• [Набор заданий]:
**a)** Как, согласно отрывку о Харламове, называют игрока, который хорошо двигается, но медленно соображает и ориентируется?
**b)** Верните из отрывка о Харламове всё, начиная со слов «Почему я не» и вплоть до слов «сложен и многоступенчат.».
**c)** Продолжите отрывок о Харламове, начав сразу после его последнего предложения.

Почему я не стал Харламовым

Страницы: 1 2 3 4

Только с трибуны или у голубого экрана, да и то только не посвященному зрителю, самому никогда не игравшему, может казаться, что действия спортсмена укладываются в примитивную схему: обвел, отдал пас, бросил. На самом деле механизм даже едва заметного маневра сложен и многоступенчат.

Не вдаваясь в детали, представить это можно так. Сначала игрок воспринимает ситуацию на площадке с помощью зрения, слуха, мышечных ощущений. Потом он эту ситуацию анализирует. Далее принимает решение и отдает приказ двигательным органам. И лишь тогда совершается наблюдаемое действие.

Исход игрового эпизода решает не только качество и быстрота проведения каждой мини-операции, но и взаимодействие систем — воспринимающей, проводящей (информацию о том, что окружает хоккеиста, и приказы на конкретные действия) и исполняющей в целом.

Бывает, игрок хорошо двигается, но соображает и ориентируется медленно. Про такого говорят: бегунок. У другого и решения разумны, и своевременны они, да вот беда — исполнение подводит. Этот слывет профессором. У Харламова мало того что каждая система в отдельности была совершенна, обе они были приведены в полное соответствие друг с другом. Неповторимые Балерины импровизации возникали на базе этой внутренней, невидимой окружающим отлаженности — внутренней гармонии.

Бывает, и двигательная и мыслительная системы работают качественно, оперативно, тогда хоккеист котируется высоко, а все же чуда на льду не сотворит. Нужны еще импульс, взрыв, какая-то особенная аритмия — вот что кажется мне главным в игре. О харламовской обводке можно судить да рядить без конца. Она была воплощением аритмии и нестандартности. И ведь никто этому его не учил. Я-то знаю. Он сам нашел свой ритм, свою пластику движений. Не зря многие считают, что тренеру надо талант отыскать и потом не мешать ему идти своим путем.

• [Перечень данных]:
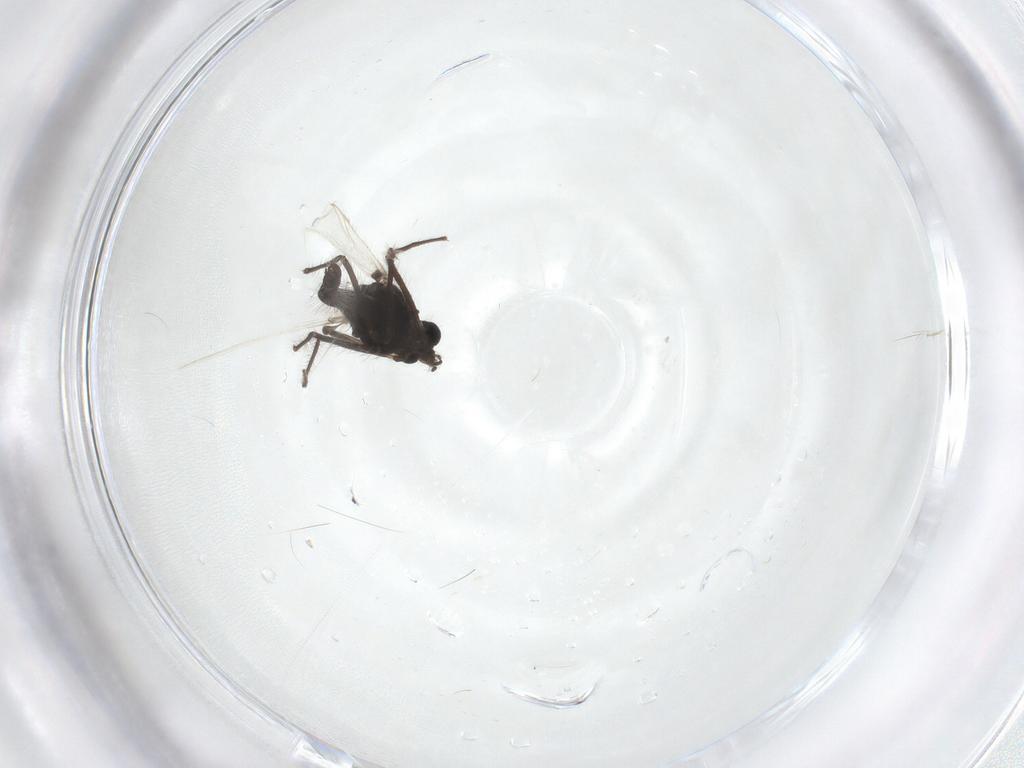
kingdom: Animalia
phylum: Arthropoda
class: Insecta
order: Diptera
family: Chironomidae
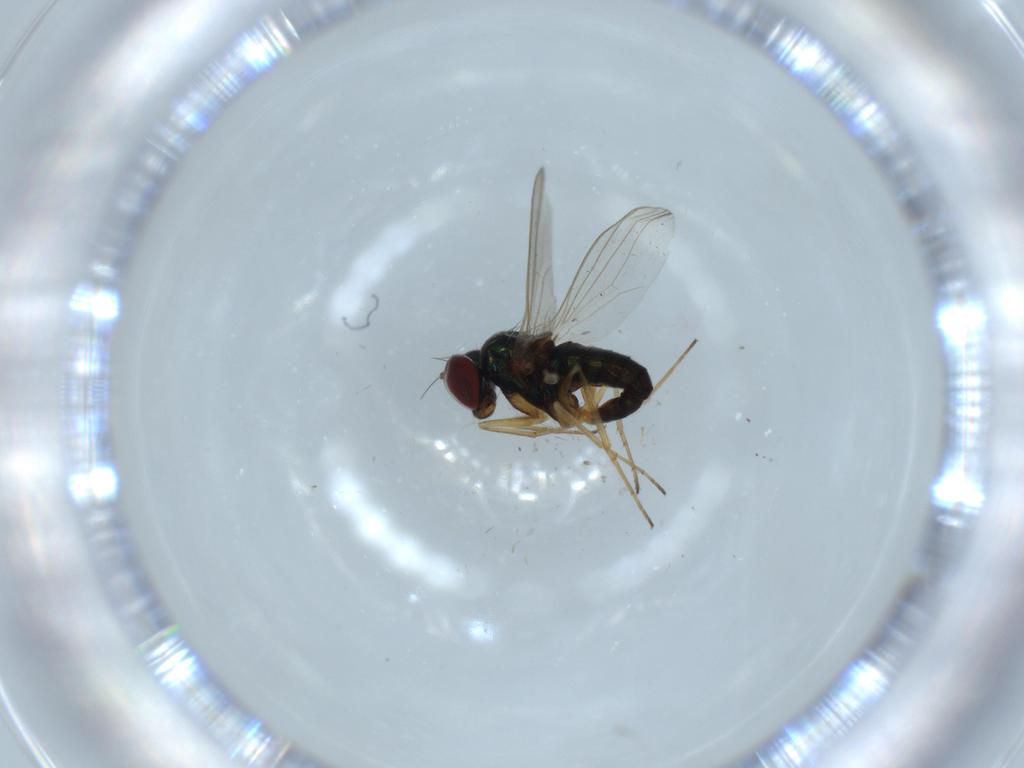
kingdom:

• [Ответы к заданиям]:
**a)** Бегунок.

**b)**
Почему я не стал Харламовым

Страницы: 1 2 3 4

Только с трибуны или у голубого экрана, да и то только не посвященному зрителю, самому никогда не игравшему, может казаться, что действия спортсмена укладываются в примитивную схему: обвел, отдал пас, бросил. На самом деле механизм даже едва заметного маневра сложен и многоступенчат.

**c)**
Сейчас я понимаю, что одни данные у хоккеиста при хорошей тренировке улучшаются, а другие и не нуждаются в существенных изменениях. Они обусловлены генетически: что матушка-природа заложила, тем человек и пользуется. В этом отношении Валерий не был обделен.

Минский турнир, к которому я все время возвращаюсь, стал для меня первой наглядной иллюстрацией того, как же по-разному мы играем. Прочесть ситуацию на площадке могли мы и одинаково. Но у меня преобладали холодный расчет, железная логика. Харламов же, словно шахматист, просчитывал возможные варианты и успевал выбрать лучший. Он и за соперника мысленно проигрывал ситуацию и всегда почти наверняка знал, какое тот примет решение, а уже после этого делал что хотел.

Всячески избегая шаблонов, он дерзал. Моментами казалось, риск вот-вот превысит допустимую степень. Однако коэффициент надежности его импровизаций приближался к единице: почти всегда верх брала логика, если так можно выразиться, логика более высокого уровня.

В юности мы часто играли с Валерой в настольный хоккей. Я манипулировал одной рукой, он — обеими; мой крайний форвард пасовал центральному — тот бил по цели, у него левый крайний мог легко сделать передачу на правый фланг. И вообще он такую закручивал карусель, что я получал передышку лишь после того, как обнаруживал миниатюрный кругляшок в своих воротах.

Поражения эти меня не расстраивали, подумаешь, настольная игра. Но сейчас я готов предположить, что таким образом он как бы намекал о своей грядущей хоккейной славе.

Все, чем он впоследствии обезоруживал противников и приводил в восторг зрителей, накапливалось подспудно, постепенно и потому незаметно для деливших с ним спортивные будни. Я в семнадцать лет уже был на заметке у тренеров команды мастеров, он — нет. И сколько я не перебираю в памяти, ничего необыкновенного в юном Харламове не нахожу.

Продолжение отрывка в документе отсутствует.